By virtue of its prominence at the beginning of the cycle of care, emergency medicine will likely play a key role in the success of Accountable Care Organizations (ACOs). However, the details of how emergency departments will operate within an ACO or in partnership with an ACO are speculative at this point.
Explore This IssueACEP News: Vol 31 – No 11 – November 2012
Emergency medicine has thus far received scant attention in the initial guidelines for ACOs set forth in the Accountable Care Act as well as the final regulations released by the Department of Health and Human Services in October, 2011.1
The effect ACOs could have on emergency care remains uncertain, but several broad areas should be considered: utilization of emergency services, coordination of care, implementation of and adherence to quality metrics, and the financial impact on EM.
Emergency Care Utilization
One important question to be addressed is whether the ascendancy of the ACO model will challenge the “prudent layperson” standard.
ACOs are often heralded as a delivery system in which purportedly unnecessary emergency department visits could be minimized.
The implication is that within an ACO’s bundled payment structure, financial incentives are such that patients may be directed towards alternative sites of care if their condition is deemed nonemergent. However, it remains unclear who will make this determination and what barriers patients who seek emergency care will face.
Coordination of care with primary providers will be an important component of working with or within an ACO. On the front end, triage systems will take on greater importance.
Call centers and services such as telemedicine present opportunities for growth and a potential role for EM. There will likely continue to be growth in alternative sites of care such as urgent care, free-standing EDs, and retail clinics.

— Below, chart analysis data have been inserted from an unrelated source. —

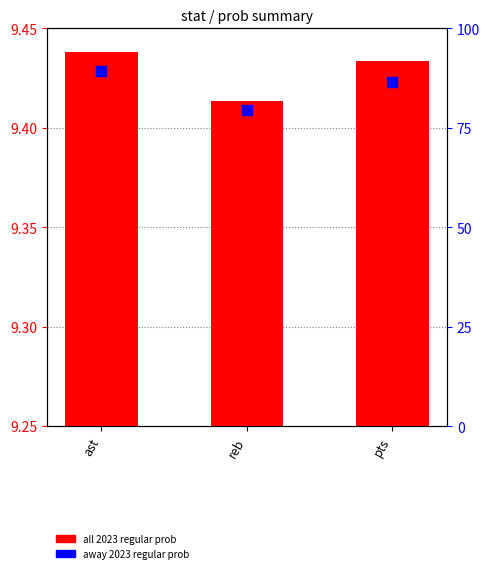

Which series contains the lowest Y value?

all 2023 regular prob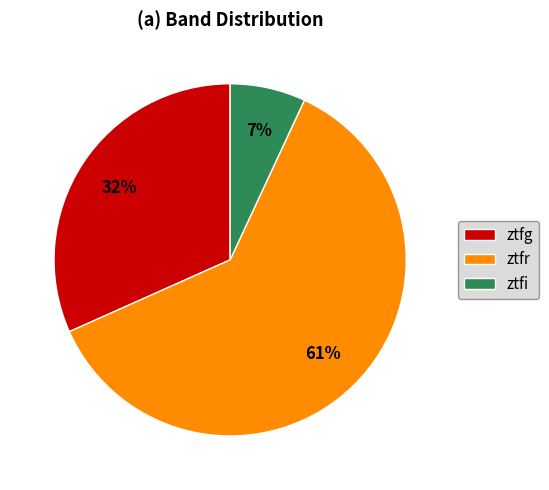

To the nearest percent, what is the combined percentage of ztfg and ztfi?

39%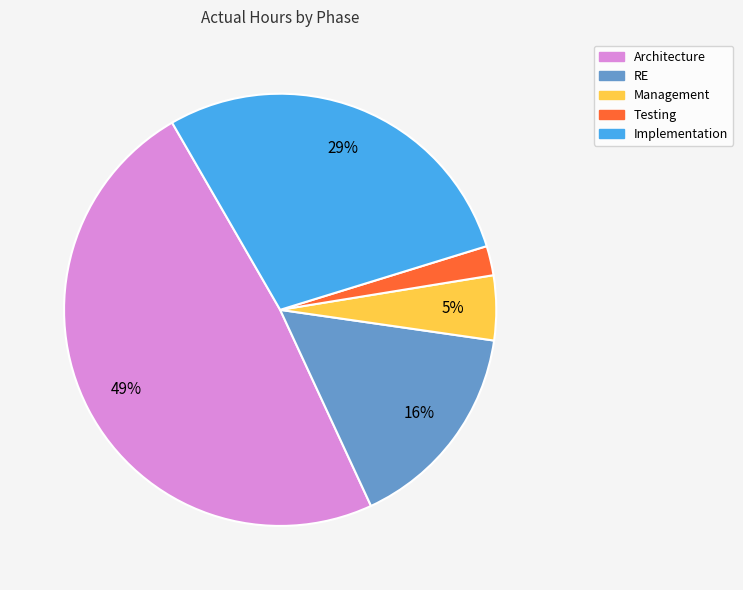

Do Architecture and RE together represent more than half of the pie?

Yes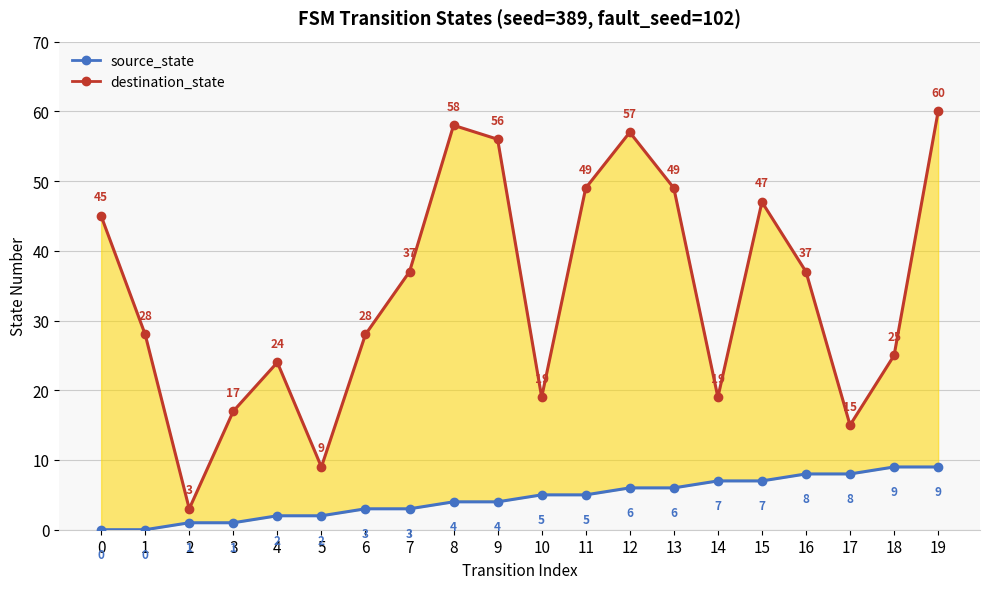

Which series has the largest total across all categories?

destination_state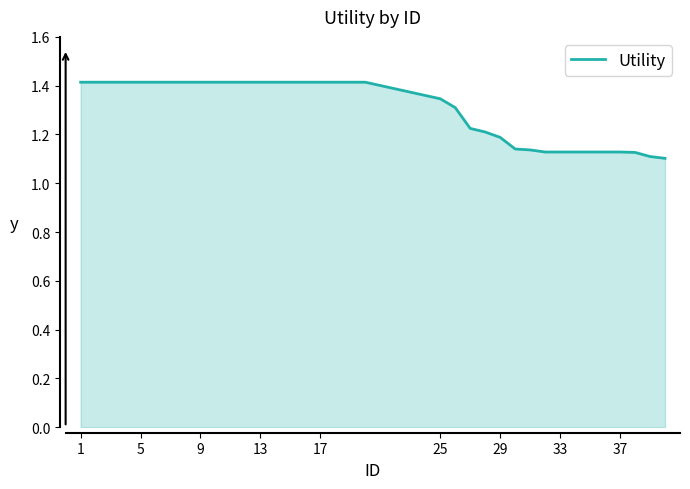

Does the chart have visible grid lines?

No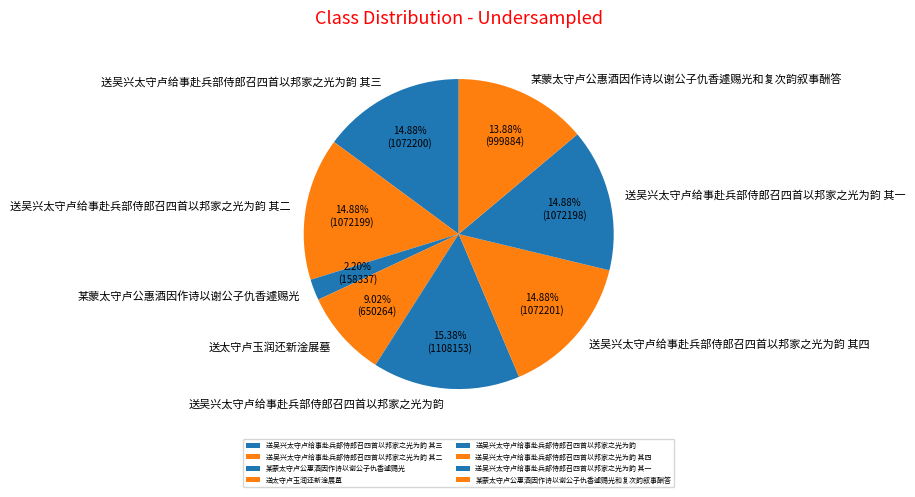

What is the ratio of the value at 送太守卢玉润还新淦展墓 to the value at 送吴兴太守卢给事赴兵部侍郎召四首以邦家之光为韵 其三?

0.6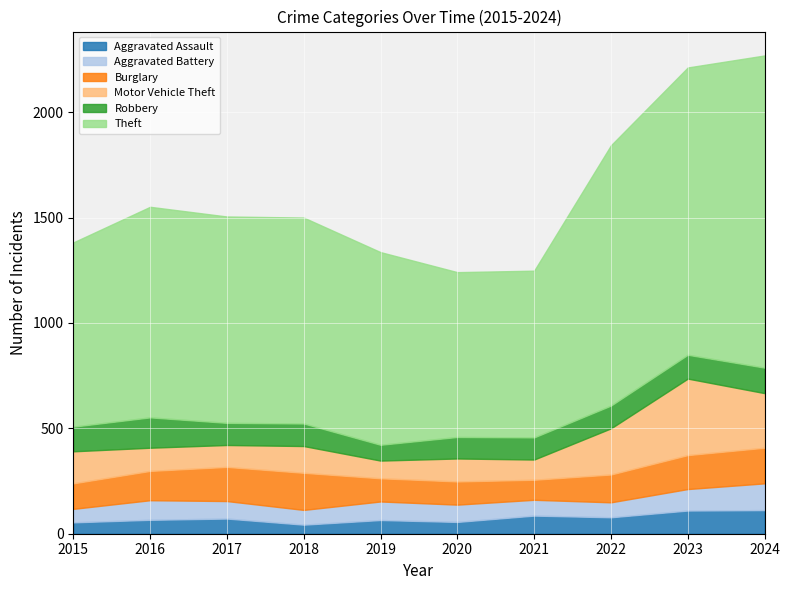

Reading right to left, transcribe all the data shown in this chart.

Aggravated Assault: 112	110	78	86	56	65	43	72	66	54
Aggravated Battery: 127	102	71	75	82	88	70	83	93	64
Burglary: 169	161	132	95	110	110	176	162	139	121
Motor Vehicle Theft: 259	363	219	96	109	84	127	104	110	152
Robbery: 121	113	108	105	102	75	107	105	144	117
Theft: 1481	1363	1235	791	782	914	977	979	999	874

However, the challenge will be not only be to provide timely and consistent care (particularly during weekends and evenings), but also to ensure that these services are well-integrated and within the Accountable Care Organization.
Ultimately, in order to improve care coordination, emergency medicine might need to diversify the options available for management of patients evaluated in the emergency department who are not admitted as inpatients. Observation units are a promising area for growth, as are ED-run follow-up clinics and follow-up call centers staffed by physician extenders or nurses.
Additional resources will need to be devoted to case management to coordinate referrals to rehab and skilled nursing facilities, visiting nurse services, and other outpatient management tools.